Oh how well I know! I'm old enough to have used punch cards. In a sense, it's like the Y2K problem. It's a legacy technique that had a purpose in the beginning, and was never corrected when it became obvious that there was a real cost. The biggest difference is that the "smart key" problem is still in wide use in NEW applications today, while the Y2K problem has largely been obliterated.

Comment Re:Why "smart" IDs are a bad idea (Score 1) 135

The greater sin here was that they were using a live system for testing

I don't know about that. There are many situations where it is impossible, or infeasible, to reproduce an entire production environment with test equipment. For example, if you are writing software to use a credit card processor, you have no choice but to connect with the "real" credit card processor to do your testing, since you don't have access to the processor's system. Sure the processor might have a test environment for you to use, but there are bugs that don't show up in a test environment, only in production.

Still, you're right about not needing "testing" IDs, a separate field that indicates a test transaction is always better.

Comment Why "smart" IDs are a bad idea (Score 4, Insightful) 135

This is a perfect illustration of why "smart" IDs are a bad idea. Any time you encode attributes (like "this is a test transaction") into an ID (like a range of bank branch IDs) you are asking for trouble. Everybody does it, but it's usually just plain lazy and careless. DON'T! Add an attribute that marks the transaction as a test transaction! Then anybody who sees it will instantly know the difference.

Comment Because Sling TV not all there yet (Score 1) 24

I used Sling TV last fall to watch NFL games. The Roku version of their software was buggy, crashed occasionally, and wasn't optimized enough to run well on the Roku 2. Worst of all, they tried to fill the commercial breaks with ESPN's own frat-boy commercials for itself. They would repeat the very same commercial two or three times, or cut one off half way through to start playing another one, then return the the second half of the first commercial. I'd rather watch the REAL commercials than the incessant, poorly executed fake commercials.

So I'd give Sling TV a D on implementation. If YouTube can do a better job, I'll definitely switch!

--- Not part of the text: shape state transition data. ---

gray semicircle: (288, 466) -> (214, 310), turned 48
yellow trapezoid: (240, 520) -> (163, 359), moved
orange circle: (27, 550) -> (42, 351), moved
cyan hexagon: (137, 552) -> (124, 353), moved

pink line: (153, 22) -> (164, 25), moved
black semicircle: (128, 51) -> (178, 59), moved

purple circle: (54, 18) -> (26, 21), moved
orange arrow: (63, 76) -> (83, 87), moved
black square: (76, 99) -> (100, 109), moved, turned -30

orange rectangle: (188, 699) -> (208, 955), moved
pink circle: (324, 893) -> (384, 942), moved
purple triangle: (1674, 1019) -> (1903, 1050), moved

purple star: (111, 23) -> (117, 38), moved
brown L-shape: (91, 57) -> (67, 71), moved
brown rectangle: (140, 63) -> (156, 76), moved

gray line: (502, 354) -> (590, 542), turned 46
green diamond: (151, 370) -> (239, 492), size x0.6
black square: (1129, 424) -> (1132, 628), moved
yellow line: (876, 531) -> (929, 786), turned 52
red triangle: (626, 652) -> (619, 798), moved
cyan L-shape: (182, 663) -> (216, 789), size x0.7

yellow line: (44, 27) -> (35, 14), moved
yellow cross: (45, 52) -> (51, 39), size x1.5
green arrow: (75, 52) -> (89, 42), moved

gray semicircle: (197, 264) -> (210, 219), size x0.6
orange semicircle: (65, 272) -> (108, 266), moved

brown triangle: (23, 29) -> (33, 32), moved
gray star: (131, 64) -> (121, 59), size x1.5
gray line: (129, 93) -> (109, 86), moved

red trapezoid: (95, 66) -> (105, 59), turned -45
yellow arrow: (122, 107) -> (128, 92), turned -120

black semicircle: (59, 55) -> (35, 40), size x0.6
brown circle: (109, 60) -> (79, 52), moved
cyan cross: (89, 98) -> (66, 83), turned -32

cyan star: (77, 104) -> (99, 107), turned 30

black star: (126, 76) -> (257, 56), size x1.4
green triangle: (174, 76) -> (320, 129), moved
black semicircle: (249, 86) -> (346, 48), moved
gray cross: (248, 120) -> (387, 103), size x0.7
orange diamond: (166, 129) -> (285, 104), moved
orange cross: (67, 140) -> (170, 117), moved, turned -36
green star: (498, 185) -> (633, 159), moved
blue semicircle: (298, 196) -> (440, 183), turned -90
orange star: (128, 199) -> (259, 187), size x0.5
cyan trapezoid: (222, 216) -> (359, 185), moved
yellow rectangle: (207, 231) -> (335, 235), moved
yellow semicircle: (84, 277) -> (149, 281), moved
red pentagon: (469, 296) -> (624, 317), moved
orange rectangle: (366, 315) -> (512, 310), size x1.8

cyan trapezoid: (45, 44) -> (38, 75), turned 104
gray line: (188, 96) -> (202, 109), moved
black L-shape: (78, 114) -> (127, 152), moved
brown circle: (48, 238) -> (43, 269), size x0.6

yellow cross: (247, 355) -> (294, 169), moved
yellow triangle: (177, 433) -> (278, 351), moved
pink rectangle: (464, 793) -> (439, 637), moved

Comment Re:Only useful if real-world bugs are included (Score 1) 73

How else do you propose to prove that a tool can catch a bug of a particular type

I'd analyze commits to actual living systems, looking for fixes made to correct bugs that were found "in the wild." I'd then test the system against the previous version of the code in which the bugs weren't yet fixed, and see if the system could catch them.

By "casual observer," I was assuming that the observer would be proficient in programming.

Comment Only useful if real-world bugs are included (Score 1) 73

Artificially introduced bugs are too predictable and contrived. "I'll introduce a buffer overrun error here." Fine. But unless the algorithm can also find real-world buffer overruns, it's not worth much. In real world bugs, the bug is often not obvious to a casual observer, as it would be with an artificially introduced bug.